Professor of English
College of Liberal Arts and Sciences
Maureen Turim specializes in film history and theory, examining how desire creates culture and how different cultures conceptualize desire.
As the author of the critically praised book, The Films of Oshima Nagisa: Images of a Japanese Iconoclast, published in 1998, Turim explored the politics of desire in Japanese films, the representations of women in Japanese society, and the impact of formal experimentation.
Since then, her research has focused on bringing together philosophical and psychoanalytic investigations of desire with a new approach to feminist concerns.
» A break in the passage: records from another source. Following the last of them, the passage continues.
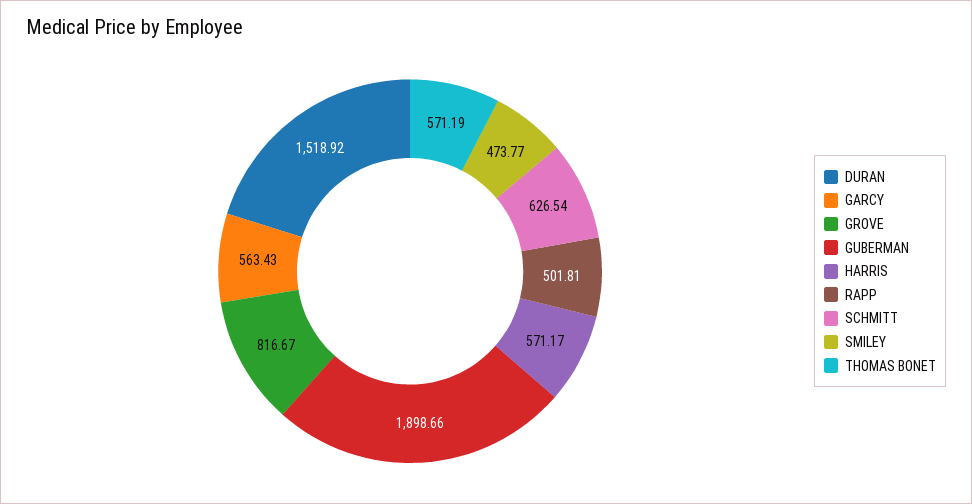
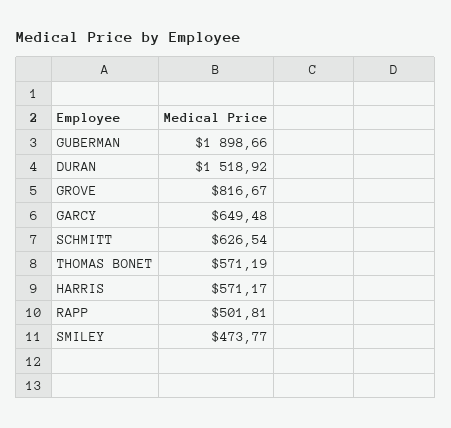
  {
    "DURAN": 1518.92,
-   "GARCY": 563.43,
+   "GARCY": 649.48,
    "GROVE": 816.67,
    "GUBERMAN": 1898.66,
    "HARRIS": 571.17,
    "RAPP": 501.81,
    "SCHMITT": 626.54,
    "SMILEY": 473.77,
    "THOMAS BONET": 571.19
  }

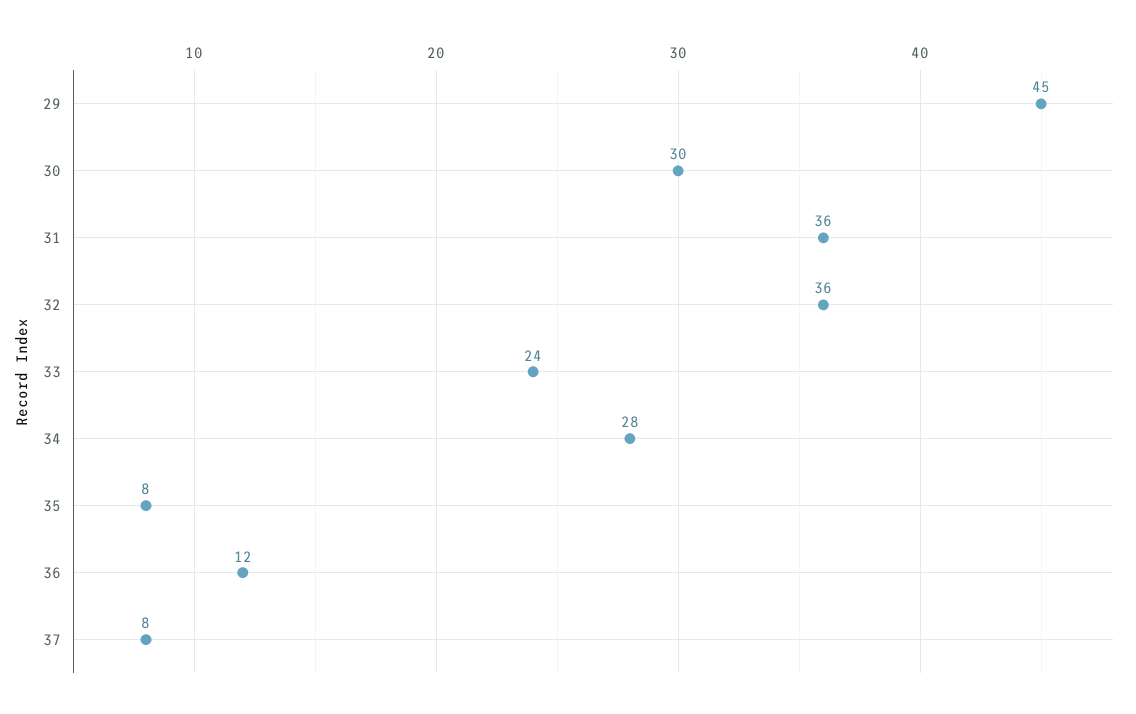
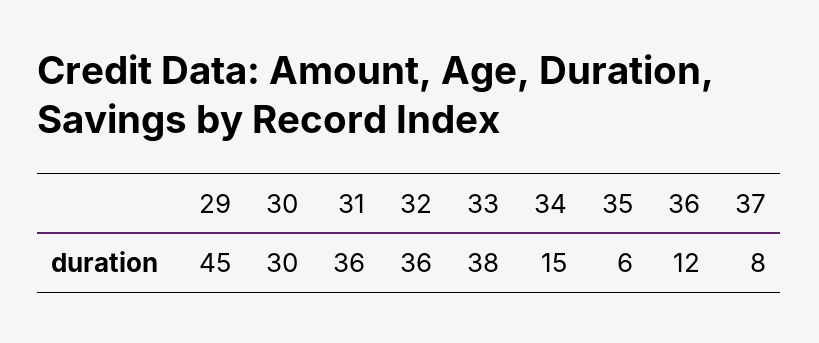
  {
    "29": 45,
    "30": 30,
    "31": 36,
    "32": 36,
-   "33": 24,
+   "33": 38,
-   "34": 28,
+   "34": 15,
-   "35": 8,
+   "35": 6,
    "36": 12,
    "37": 8
  }

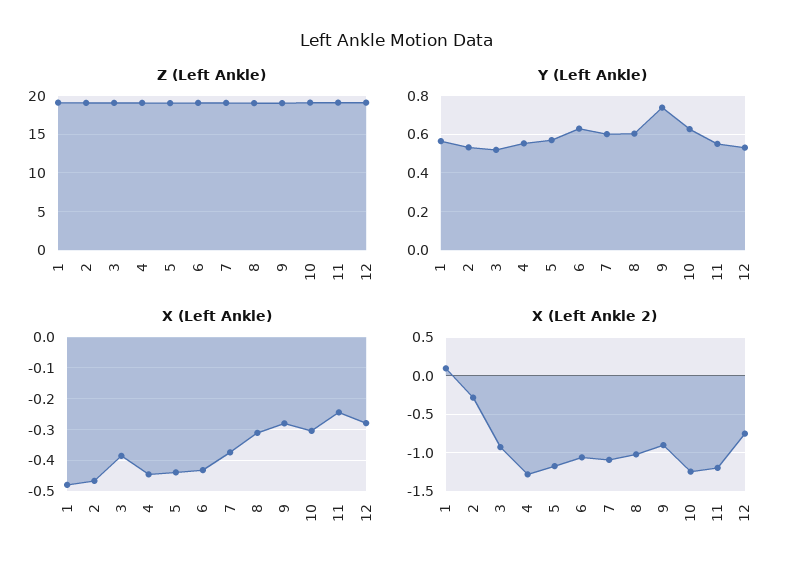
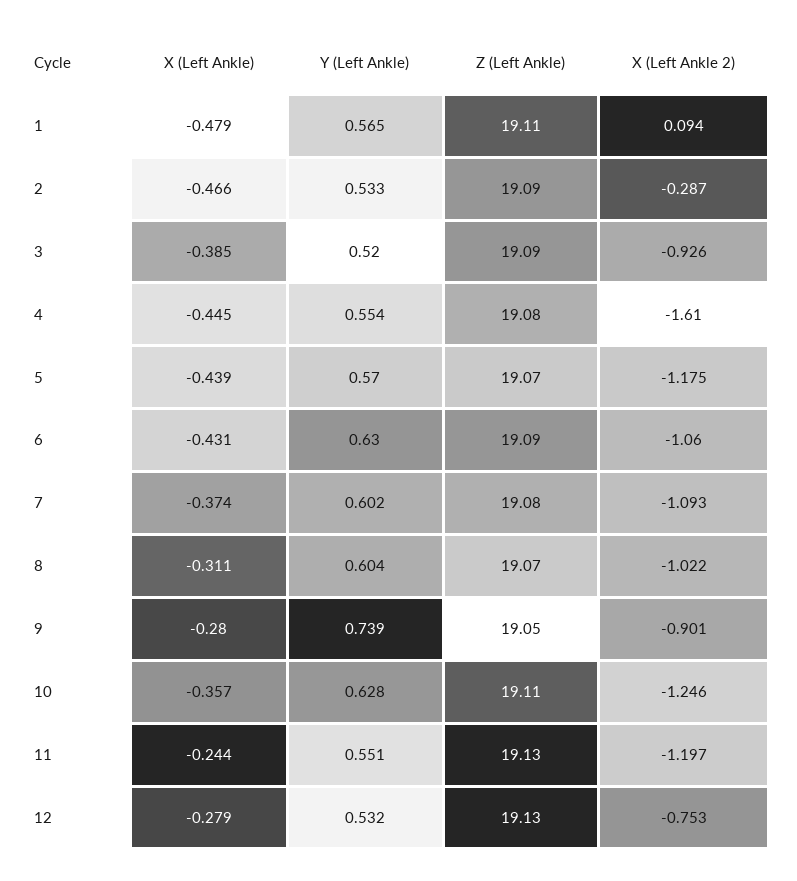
  {
    "Z (Left Ankle)": {
      "1": 19.11,
      "2": 19.09,
      "3": 19.09,
      "4": 19.08,
      "5": 19.07,
      "6": 19.09,
      "7": 19.08,
      "8": 19.07,
      "9": 19.05,
      "10": 19.11,
      "11": 19.13,
      "12": 19.13
    },
    "Y (Left Ankle)": {
      "1": 0.565,
      "2": 0.533,
      "3": 0.52,
      "4": 0.554,
      "5": 0.57,
      "6": 0.63,
      "7": 0.602,
      "8": 0.604,
      "9": 0.739,
      "10": 0.628,
      "11": 0.551,
      "12": 0.532
    },
    "X (Left Ankle)": {
      "1": -0.479,
      "2": -0.466,
      "3": -0.385,
      "4": -0.445,
      "5": -0.439,
      "6": -0.431,
      "7": -0.374,
      "8": -0.311,
      "9": -0.28,
-     "10": -0.3,
+     "10": -0.357,
      "11": -0.244,
      "12": -0.279
    },
    "X (Left Ankle 2)": {
      "1": 0.094,
      "2": -0.287,
      "3": -0.926,
-     "4": -1.3,
+     "4": -1.61,
      "5": -1.175,
      "6": -1.06,
      "7": -1.093,
      "8": -1.022,
      "9": -0.901,
      "10": -1.246,
      "11": -1.197,
      "12": -0.753
    }
  }

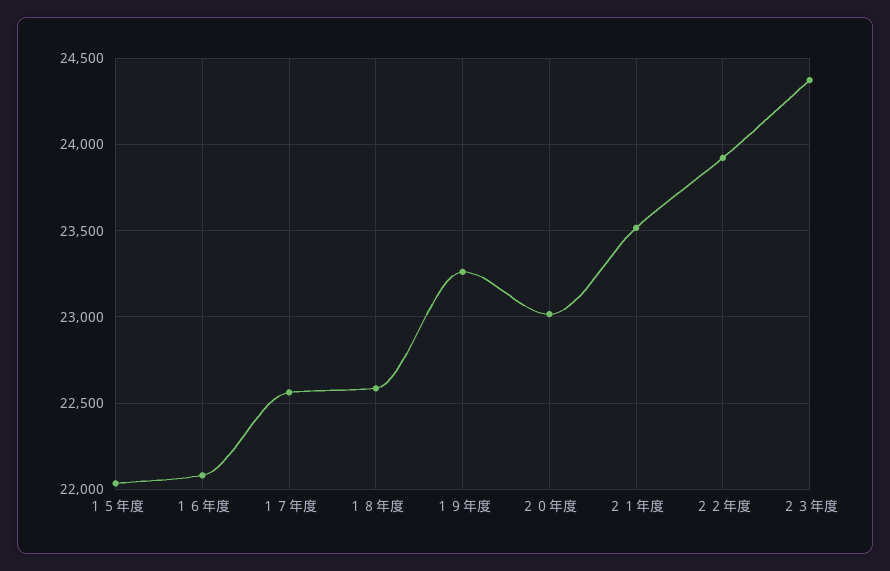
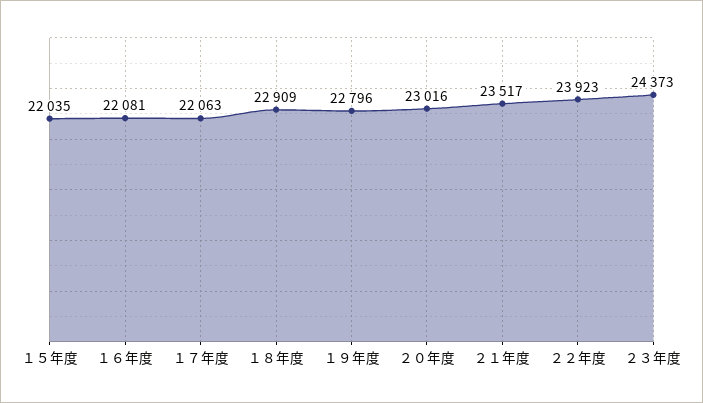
  {
    "１５年度": 22035,
    "１６年度": 22081,
-   "１７年度": 22550,
+   "１７年度": 22063,
-   "１８年度": 22600,
+   "１８年度": 22909,
-   "１９年度": 23250,
+   "１９年度": 22796,
    "２０年度": 23016,
    "２１年度": 23517,
    "２２年度": 23923,
    "２３年度": 24373
  }

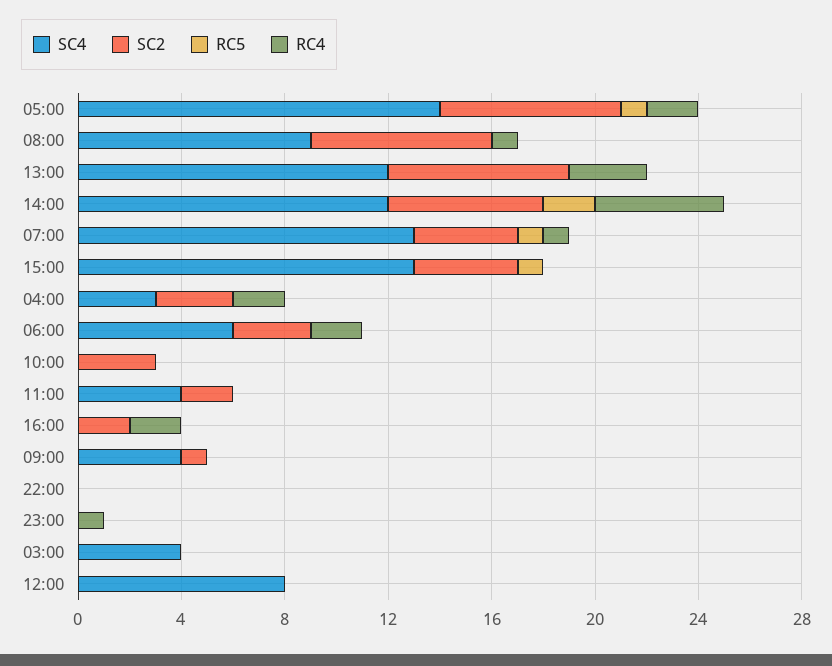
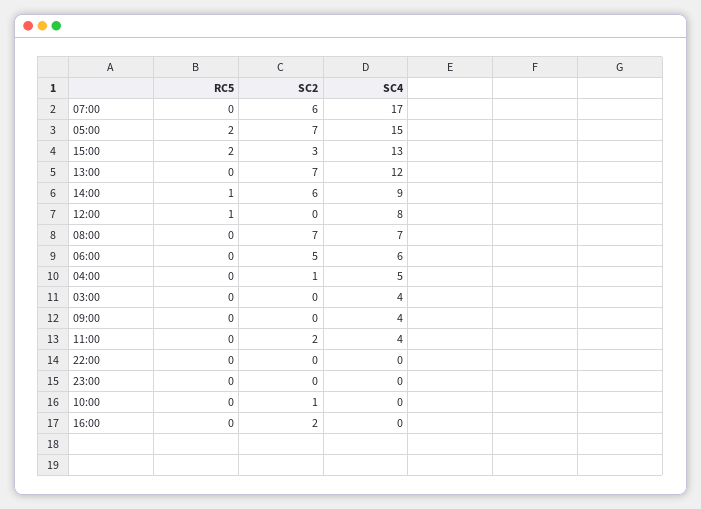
  {
    "SC4": {
-     "05:00": 14,
+     "05:00": 15,
-     "08:00": 9,
+     "08:00": 7,
      "13:00": 12,
-     "14:00": 12,
+     "14:00": 9,
-     "07:00": 13,
+     "07:00": 17,
      "15:00": 13,
-     "04:00": 3,
+     "04:00": 5,
      "06:00": 6,
      "10:00": 0,
      "11:00": 4,
      "16:00": 0,
      "09:00": 4,
      "22:00": 0,
      "23:00": 0,
      "03:00": 4,
      "12:00": 8
    },
    "SC2": {
      "05:00": 7,
      "08:00": 7,
      "13:00": 7,
      "14:00": 6,
-     "07:00": 4,
+     "07:00": 6,
-     "15:00": 4,
+     "15:00": 3,
-     "04:00": 3,
+     "04:00": 1,
-     "06:00": 3,
+     "06:00": 5,
-     "10:00": 3,
+     "10:00": 1,
      "11:00": 2,
      "16:00": 2,
-     "09:00": 1,
+     "09:00": 0,
      "22:00": 0,
      "23:00": 0,
      "03:00": 0,
      "12:00": 0
    },
    "RC5": {
-     "05:00": 1,
+     "05:00": 2,
      "08:00": 0,
      "13:00": 0,
-     "14:00": 2,
+     "14:00": 1,
-     "07:00": 1,
+     "07:00": 0,
-     "15:00": 1,
+     "15:00": 2,
      "04:00": 0,
      "06:00": 0,
      "10:00": 0,
      "11:00": 0,
      "16:00": 0,
      "09:00": 0,
      "22:00": 0,
      "23:00": 0,
      "03:00": 0,
-     "12:00": 0
+     "12:00": 1
-   },
+   }
-   "RC4": {
-     "05:00": 2,
-     "08:00": 1,
-     "13:00": 3,
-     "14:00": 5,
-     "07:00": 1,
-     "15:00": 0,
-     "04:00": 2,
-     "06:00": 2,
-     "10:00": 0,
-     "11:00": 0,
-     "16:00": 2,
-     "09:00": 0,
-     "22:00": 0,
-     "23:00": 1,
-     "03:00": 0,
-     "12:00": 0
-   }
  }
Turim studies traditions that exclude women from acting on desire. her approach uses deconstructive methods to question universals and assumptions.Her upcoming fourth book is Desire and Its Ends: The Driving Force of Cinema in Relation to Literature and Art.
“Here I examine what might be gained by reworking a Hegelian schema, ‘man’s desire is the desire of the other,’ by considering Melanie Klein’s notion that a child desires above all else to make him or herself understood,” Turim says.
A UF professor since 1992, Turim also studies desire’s exploitation by consumer culture and the ways artistic form functions historically. She teaches undergraduate and graduate courses, including Narrative Form in Film, Women and Cinema, and Films of Godard. She will be offering courses and site coordinating for the next two summers at UF’s new Paris research center.